Источниками были самые разнообразные
материалы: летописи, акты, иностранные
известия, произведения литературы и фольклора
Оборотной стороной такой разноплановости
стала утрата целостного взгляда на местную
историческую жизнь. Политическая, событийная
история, обеспечивавшая такую целостность
прежде, потеряла у Костомарова свой кредит.
А обращение к «бытовой» истории, как понимал
ее ученый, приводило к статичности и самодовлеющему
изображению отдельных сторон исторической
жизни.
Очевидно,
историк не мог не почувствовать
этого, поскольку в его очерках,
посвященных Галицко-Волынской, Смоленской
и Полоцкой землям, отчетливо наблюдается
возврат к традициям событийного, «былевого»
историописания. Правда, теперь ход исторических
событий рассматривается им отнюдь не
только в связи с деятельностью носителей
княжеской власти. Тезис о том, что «во
время удельного уклада ... два рода управления:
княжеское и народное, перемешались»,
служит для Костомарова отправным пунктом
при изучении политической истории русских
земель.
Так,
в Галицко-Волынской земле князь,
по мнению Костомарова, «был не
больше, как избранный предводитель и
воитель», власть которого была ограничена
вечем. Подлинными вершителями политических
судеб этой земли, в изображении историка,
были бояре. Костомаров полагал, что статус
боярина подразумевал в удельную эпоху
«свободного человека, владеющего землею»,
а высшим сословием бояре стали «только
впоследствии в Восточной России». Впрочем,
ученый признавал, что галицкие бояре
представляли собой «нечто вроде аристократии,
но без фамильных преданий, без роду».
Не случайно Костомаров заостряет внимание
в своей лекции на моментах вмешательства
бояр в семейную жизнь галицких князей,
на казни князей Володимера и Романа Игоревичей
(«это был единственный случай, когда князей
убили по суду, как преступников и злодеев
отечества»), на самопровозглашении себя
князем боярина Володислава. Даже сочувствие
Костомарова к «замечательной личности»
Мстислава Удалого объясняется, пожалуй,
лишь борьбой того «с Суздалем за свободу
Новгорода». Вся эта совокупность фактов,
по всей видимости, должна была свидетельствовать
о том, что «первый важнейший поворот удельно-вечевого
уклада к единодержавному», наметившийся
при Данииле Романовиче, мог случиться
только под воздействием татарского нашествия.
Излагая
историю смоленской земли, Костомаров
находит, что здесь «вечевой порядок
сохранялся ... чище, чем в Киеве». Он признает,
что временами смоленским князьям удавалось
брать верх над «народоправлением», но
традиции этого последнего считает настолько
устойчивыми, что видел их проявление
даже в убийстве воеводы и выборах вместо
него другого в 1440 г., когда Смоленск входил
в состав Литовского государства.

> _Требования_
Продолжите отрывок об очерках Костомарова по истории русских земель, начав сразу после его последнего предложения.

> _Записанные данные_

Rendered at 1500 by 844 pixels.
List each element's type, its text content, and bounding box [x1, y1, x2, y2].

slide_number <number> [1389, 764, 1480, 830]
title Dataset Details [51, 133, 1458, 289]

> _Результат ниже_
В
кратком историческом очерке
Полоцкой земли ученый фиксирует
постоянное стремление местных
князей у «обособлению от федеративной
связи, соединявшей прочие княжества»,
хотя и не считает, что они преуспели в
этом. Как и в Смоленске, Костомаров обнаруживает
в Полоцке достаточно сильные «элементы
народоправления», для того чтобы избирать
и выгонять князей. Размышляя над причинами
походов Брячеслава в1021 г. и Всеслава в
1056 г. на Новгород, историк останавливается
перед выбором: «княжеские стремления
или народная вражда», и склоняется в пользу
последнего: «и после Полочане находились
в неприязненных отношениях к Новгороду».
Завершается этот очерк картиной постепенного
вхождения Полоцкой земли в Великое княжество
Литовское.
При
том, что замысел лекционного
курса полностью реализован не
был, все эти материалы безусловно
говорят о сложившемся у Костомарова
уже в начале 1860 г. оригинальном
подходе к изучению местной истории.
Этот подход имел мало общего с учением
о «местном колорите», некогда близким
историку, и являлся составной частью
его более общей «федеративной теории».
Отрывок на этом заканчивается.